Yargıtay Kararı 12. Ceza Dairesi 2021/8295 E. 2023/2264 K. 20.06.2023 T.

YARGITAY KARARI
DAİRE : 12. Ceza Dairesi
ESAS NO : 2021/8295
KARAR NO : 2023/2264
KARAR TARİHİ : 20.06.2023

MAHKEMESİ :Ceza Dairesi
DAVA : Koruma tedbirleri nedeniyle tazminat
HÜKÜM : İlk derece mahkemesi kararının kaldırılarak davanın reddine

İlk Derece Mahkemesi kararına yönelik istinaf incelemesi üzerine Bölge Adliye Mahkemesi tarafından verilen kararın; 6100 sayılı Hukuk Muhakemeleri Kanunu’nun 361 inci maddesinin birinci fıkrası gereği temyiz edilebilir olduğu, 5271 sayılı Ceza Muhakemesi Kanunu’nun (5271 sayılı Kanun) 142 nci maddesinin sekizinci fıkrası gereği temyiz edenin hükmü temyize hak ve yetkisinin bulunduğu, aynı Kanun’un 291 inci maddesinin birinci fıkrası gereği temyiz isteminin süresinde olduğu, 294 üncü maddesinin birinci fıkrası gereği temyiz dilekçesinde temyiz sebeplerine yer verildiği, 298 inci maddesinin birinci fıkrası gereği temyiz isteminin reddini gerektirir bir durumun bulunmadığı yapılan ön inceleme neticesinde tespit edilmekle, gereği düşünüldü:

I. HUKUKÎ SÜREÇ
1. Davacı vekili 02.06.2017 havale tarihli dava dilekçesinde özetle; davacı hakkında kamuoyunda “İzmir Casusluk ve Fuhuş” davası olarak bilinen davanın birinci iddianamesinde mağdur olarak nitelendirildiğini, gerekmediği halde iddianamede yasadışı suç örgütünün müvekkili hakkında tuttuğu fişleme kayıtlarına yer verildiğini, bu yapılmadan da aynı etki ve faydayı sağlayabilecek yol ve yöntemler kullanılabilecekken soruşturmayı yürüten Cumhuriyet savcısının bunu yapmayarak mağdur olarak nitelendirdiği kişilerin mağduriyetlerinin daha da artmasına neden olduğunu, 18.06.2014 tarih ve 6545 sayılı Kanun ile 5271 sayılı Kanunda yapılan değişiklik ile suç soruşturma ve kovuşturmasında görev yapan hakim ve savcıların kişisel kusur, haksız fiil ve sorumluluk doğuran eylemlerinden doğan zararlar nedeniyle açılacak davaların 5271 sayılı Kanunun 141 inci maddesi kapsamına alındığını, iddianamede yer alan kayıtların davacının kişilik haklarına, mesleki onuruna ve maddi-manevi bütünlüğüne zarar verdiğini belirterek bu zararların giderilmesi için 30.400,00 TL maddi, 100.000,00 TL manevi tazminatın dava tarihinden itibaren yasal faizi ile birlikte tahsiline karar verilmesini talep etmiş, 16.10.2017 havale tarihli dilekçesi ile dava tarihinden itibaren hükmedilmesini istediği yasal faiz talebini, İzmir askeri casusluk davasının ilk iddianamesinin kabul edilerek aleniyete kavuştuğu tarih olan 22.01.2013 tarihinden itibaren yasal faize hükmedilmesi şeklinde ıslah etmiştir.
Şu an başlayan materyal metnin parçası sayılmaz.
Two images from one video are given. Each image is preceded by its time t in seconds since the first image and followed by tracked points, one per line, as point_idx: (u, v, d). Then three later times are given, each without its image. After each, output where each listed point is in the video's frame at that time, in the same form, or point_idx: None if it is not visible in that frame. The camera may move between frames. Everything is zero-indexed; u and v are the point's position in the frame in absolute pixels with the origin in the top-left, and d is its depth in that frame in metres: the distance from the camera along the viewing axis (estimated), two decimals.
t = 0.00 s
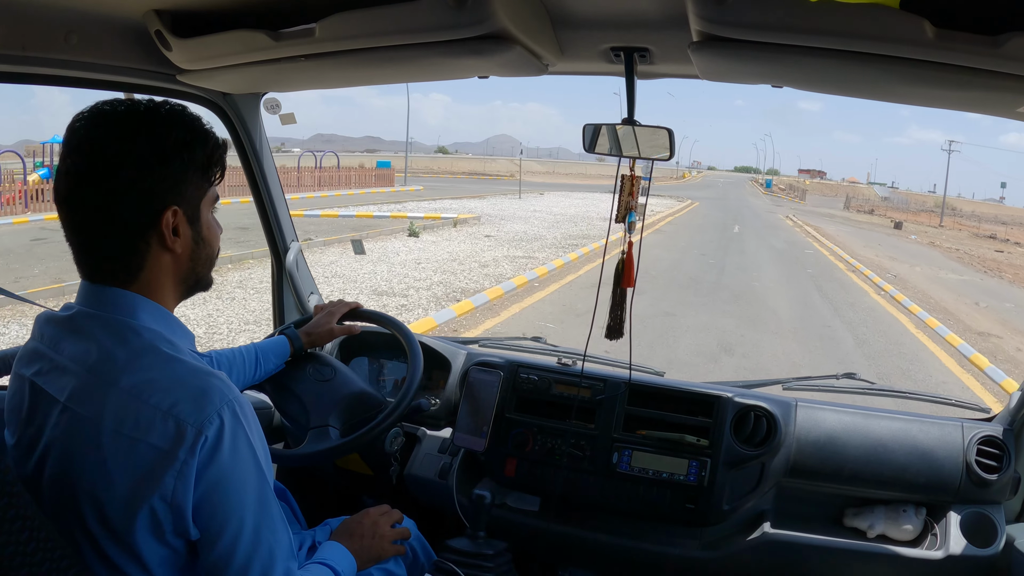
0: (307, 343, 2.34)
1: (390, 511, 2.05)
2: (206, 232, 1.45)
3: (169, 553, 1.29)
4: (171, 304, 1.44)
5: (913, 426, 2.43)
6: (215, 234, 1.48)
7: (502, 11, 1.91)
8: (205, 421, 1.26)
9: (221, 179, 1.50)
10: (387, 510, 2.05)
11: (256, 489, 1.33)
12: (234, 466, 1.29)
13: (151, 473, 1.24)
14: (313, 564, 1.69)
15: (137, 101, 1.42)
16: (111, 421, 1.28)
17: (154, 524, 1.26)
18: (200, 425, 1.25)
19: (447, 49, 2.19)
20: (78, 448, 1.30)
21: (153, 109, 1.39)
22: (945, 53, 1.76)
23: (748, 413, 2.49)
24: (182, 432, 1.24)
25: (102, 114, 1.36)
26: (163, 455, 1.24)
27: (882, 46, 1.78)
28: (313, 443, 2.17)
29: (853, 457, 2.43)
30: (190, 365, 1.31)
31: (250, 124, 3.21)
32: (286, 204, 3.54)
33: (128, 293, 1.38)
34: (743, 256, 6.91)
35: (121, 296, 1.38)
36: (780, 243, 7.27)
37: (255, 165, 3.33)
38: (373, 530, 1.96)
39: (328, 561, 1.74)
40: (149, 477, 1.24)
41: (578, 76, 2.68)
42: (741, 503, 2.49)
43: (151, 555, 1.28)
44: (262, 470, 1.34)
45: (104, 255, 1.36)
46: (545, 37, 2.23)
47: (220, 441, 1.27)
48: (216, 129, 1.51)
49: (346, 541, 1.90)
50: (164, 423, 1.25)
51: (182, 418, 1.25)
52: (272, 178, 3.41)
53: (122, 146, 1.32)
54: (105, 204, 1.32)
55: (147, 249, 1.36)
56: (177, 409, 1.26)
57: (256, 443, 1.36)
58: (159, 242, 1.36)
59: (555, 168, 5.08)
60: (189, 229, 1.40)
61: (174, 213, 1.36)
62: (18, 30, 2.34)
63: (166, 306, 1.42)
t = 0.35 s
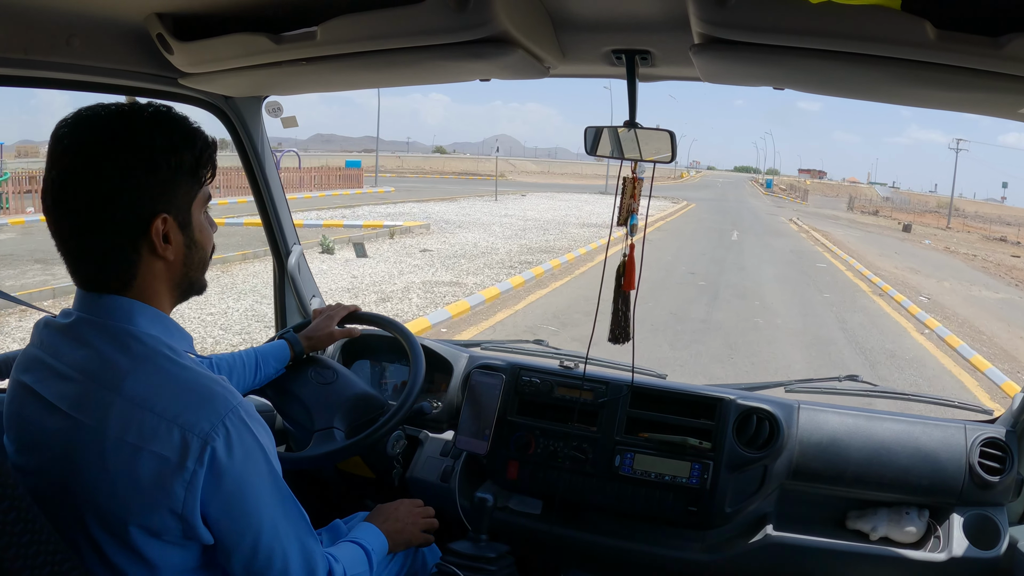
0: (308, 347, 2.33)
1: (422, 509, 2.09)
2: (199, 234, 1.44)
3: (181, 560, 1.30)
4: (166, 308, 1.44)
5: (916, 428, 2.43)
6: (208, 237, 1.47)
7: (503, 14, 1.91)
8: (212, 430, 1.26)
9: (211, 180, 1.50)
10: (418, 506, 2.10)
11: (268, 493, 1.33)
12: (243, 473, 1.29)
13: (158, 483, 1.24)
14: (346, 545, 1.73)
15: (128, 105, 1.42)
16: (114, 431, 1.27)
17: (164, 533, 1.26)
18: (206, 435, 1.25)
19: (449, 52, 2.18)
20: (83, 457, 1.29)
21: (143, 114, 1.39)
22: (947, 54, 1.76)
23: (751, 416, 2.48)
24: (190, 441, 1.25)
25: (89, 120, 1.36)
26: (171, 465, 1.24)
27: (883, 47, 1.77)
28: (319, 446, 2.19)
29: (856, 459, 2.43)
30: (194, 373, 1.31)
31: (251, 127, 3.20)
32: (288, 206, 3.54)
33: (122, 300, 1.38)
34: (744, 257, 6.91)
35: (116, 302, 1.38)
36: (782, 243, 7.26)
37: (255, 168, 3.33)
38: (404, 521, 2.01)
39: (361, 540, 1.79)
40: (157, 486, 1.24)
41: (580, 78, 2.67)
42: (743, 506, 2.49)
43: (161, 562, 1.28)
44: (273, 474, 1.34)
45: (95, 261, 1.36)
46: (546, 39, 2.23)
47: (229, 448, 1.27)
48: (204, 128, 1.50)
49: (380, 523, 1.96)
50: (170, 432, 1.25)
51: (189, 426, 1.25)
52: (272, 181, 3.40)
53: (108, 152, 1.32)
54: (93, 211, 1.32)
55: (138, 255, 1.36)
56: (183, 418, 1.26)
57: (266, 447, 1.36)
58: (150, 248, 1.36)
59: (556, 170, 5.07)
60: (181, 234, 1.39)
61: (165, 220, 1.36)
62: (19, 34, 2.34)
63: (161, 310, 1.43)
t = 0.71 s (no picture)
0: (309, 347, 2.34)
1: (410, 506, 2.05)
2: (206, 235, 1.44)
3: (180, 555, 1.30)
4: (171, 306, 1.44)
5: (918, 426, 2.42)
6: (214, 238, 1.47)
7: (505, 12, 1.91)
8: (212, 424, 1.26)
9: (221, 183, 1.50)
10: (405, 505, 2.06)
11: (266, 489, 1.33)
12: (242, 468, 1.29)
13: (158, 476, 1.24)
14: (335, 557, 1.72)
15: (140, 104, 1.42)
16: (116, 425, 1.28)
17: (164, 527, 1.26)
18: (206, 429, 1.25)
19: (450, 51, 2.19)
20: (87, 450, 1.30)
21: (155, 112, 1.39)
22: (949, 52, 1.76)
23: (753, 414, 2.48)
24: (189, 435, 1.25)
25: (104, 116, 1.36)
26: (171, 458, 1.24)
27: (885, 46, 1.77)
28: (323, 443, 2.18)
29: (858, 457, 2.42)
30: (196, 368, 1.31)
31: (253, 126, 3.21)
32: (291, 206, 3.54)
33: (130, 295, 1.38)
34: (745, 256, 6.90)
35: (124, 298, 1.38)
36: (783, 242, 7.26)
37: (258, 167, 3.33)
38: (393, 522, 1.96)
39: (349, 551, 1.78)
40: (157, 479, 1.24)
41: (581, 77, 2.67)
42: (745, 504, 2.49)
43: (160, 556, 1.28)
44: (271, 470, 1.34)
45: (105, 256, 1.36)
46: (548, 38, 2.23)
47: (228, 443, 1.27)
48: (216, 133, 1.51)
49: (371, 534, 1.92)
50: (170, 426, 1.25)
51: (189, 420, 1.25)
52: (275, 181, 3.41)
53: (122, 147, 1.32)
54: (106, 206, 1.32)
55: (146, 251, 1.36)
56: (183, 412, 1.26)
57: (265, 444, 1.36)
58: (158, 245, 1.36)
59: (557, 169, 5.07)
60: (189, 232, 1.39)
61: (174, 216, 1.36)
62: (20, 33, 2.34)
63: (166, 308, 1.42)
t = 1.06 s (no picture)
0: (307, 344, 2.33)
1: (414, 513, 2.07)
2: (199, 230, 1.44)
3: (171, 551, 1.30)
4: (164, 301, 1.44)
5: (915, 429, 2.43)
6: (207, 234, 1.47)
7: (506, 11, 1.91)
8: (202, 420, 1.26)
9: (214, 179, 1.50)
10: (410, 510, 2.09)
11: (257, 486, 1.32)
12: (233, 464, 1.28)
13: (148, 471, 1.24)
14: (335, 551, 1.72)
15: (134, 100, 1.42)
16: (107, 420, 1.28)
17: (154, 524, 1.26)
18: (196, 425, 1.25)
19: (451, 49, 2.18)
20: (79, 446, 1.29)
21: (149, 107, 1.39)
22: (949, 54, 1.76)
23: (749, 415, 2.48)
24: (179, 431, 1.24)
25: (98, 111, 1.36)
26: (161, 454, 1.24)
27: (885, 47, 1.77)
28: (321, 442, 2.20)
29: (855, 459, 2.42)
30: (187, 364, 1.31)
31: (252, 123, 3.20)
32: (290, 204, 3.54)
33: (122, 289, 1.38)
34: (744, 257, 6.90)
35: (116, 292, 1.38)
36: (783, 244, 7.26)
37: (257, 164, 3.33)
38: (396, 525, 1.99)
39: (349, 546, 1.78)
40: (147, 475, 1.24)
41: (581, 76, 2.67)
42: (742, 505, 2.49)
43: (150, 552, 1.28)
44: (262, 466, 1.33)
45: (97, 250, 1.36)
46: (549, 37, 2.22)
47: (218, 438, 1.27)
48: (210, 129, 1.51)
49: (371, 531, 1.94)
50: (160, 421, 1.25)
51: (179, 416, 1.25)
52: (274, 178, 3.40)
53: (116, 142, 1.32)
54: (98, 200, 1.32)
55: (137, 244, 1.36)
56: (173, 408, 1.26)
57: (257, 441, 1.36)
58: (150, 239, 1.36)
59: (557, 169, 5.07)
60: (180, 226, 1.39)
61: (166, 210, 1.35)
62: (20, 29, 2.34)
63: (158, 303, 1.42)
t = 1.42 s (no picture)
0: (306, 345, 2.35)
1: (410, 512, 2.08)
2: (198, 231, 1.44)
3: (174, 551, 1.30)
4: (163, 302, 1.44)
5: (916, 430, 2.42)
6: (206, 234, 1.47)
7: (507, 11, 1.91)
8: (203, 420, 1.26)
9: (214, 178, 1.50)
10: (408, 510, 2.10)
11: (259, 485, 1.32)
12: (235, 464, 1.28)
13: (150, 472, 1.24)
14: (335, 556, 1.72)
15: (131, 99, 1.42)
16: (108, 420, 1.28)
17: (157, 524, 1.26)
18: (198, 424, 1.25)
19: (451, 50, 2.18)
20: (81, 448, 1.29)
21: (146, 107, 1.39)
22: (950, 56, 1.75)
23: (751, 416, 2.48)
24: (181, 431, 1.24)
25: (95, 111, 1.36)
26: (162, 454, 1.24)
27: (886, 48, 1.77)
28: (326, 442, 2.19)
29: (856, 461, 2.42)
30: (188, 363, 1.31)
31: (252, 123, 3.20)
32: (291, 203, 3.53)
33: (121, 290, 1.38)
34: (745, 257, 6.90)
35: (115, 293, 1.38)
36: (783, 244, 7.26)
37: (258, 164, 3.32)
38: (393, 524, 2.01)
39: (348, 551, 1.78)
40: (149, 475, 1.24)
41: (582, 77, 2.67)
42: (743, 506, 2.49)
43: (152, 553, 1.28)
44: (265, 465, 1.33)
45: (95, 251, 1.36)
46: (550, 38, 2.22)
47: (220, 438, 1.27)
48: (208, 128, 1.50)
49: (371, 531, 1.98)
50: (161, 421, 1.25)
51: (180, 415, 1.25)
52: (274, 178, 3.40)
53: (113, 142, 1.32)
54: (96, 200, 1.32)
55: (135, 246, 1.36)
56: (175, 408, 1.26)
57: (259, 441, 1.36)
58: (148, 240, 1.36)
59: (557, 169, 5.07)
60: (179, 227, 1.39)
61: (163, 211, 1.35)
62: (21, 29, 2.34)
63: (159, 304, 1.42)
2. Davalı vekili 03.10.2017 tarihli cevap dilekçesinde özetle; davanın hak düşürücü süre ve yetkisizlik nedeni ile reddine karar verilmesi gerektiğini, 5271 sayılı Kanunun 141 inci maddede tazminat talebini haklı kılacak nedenlerin sayıldığını, “mağdur sıfatıyla hakkında belirtilen kayıtlar ve yargılama sürecinde bu kayıtların açıklanması sebebiyle” diye bir maddenin kanunda bulunmadığını, bu nedenle davacının maddi ve manevi tazminat isteminin yersiz olduğunu, yine istenen manevi tazminat miktarının fahiş olduğunu belirterek davanın reddini talep etmiştir.

3. İzmir 4. Ağır Ceza Mahkemesinin, 21.09.2018 tarihli ve 2017/395 Esas, 2018/494 Karar sayılı kararı ile davanın kısmen kabulüne karar verilmiştir.

4. İzmir Bölge Adliye Mahkemesi 14. Ceza Dairesinin, 18.10.2019 tarihli ve 2019/405 Esas, 2019/4025 Karar sayılı kararı ile İlk Derece Mahkemesince kurulan hükme yönelik davacı ve davalı vekillerinin istinaf başvuru üzerine 5271 sayılı Kanun’un 280 inci maddesinin birinci fıkrasının (c) bendi uyarınca ilk derece mahkemesi hükmünün kaldırılarak davanın reddine karar verilmiştir.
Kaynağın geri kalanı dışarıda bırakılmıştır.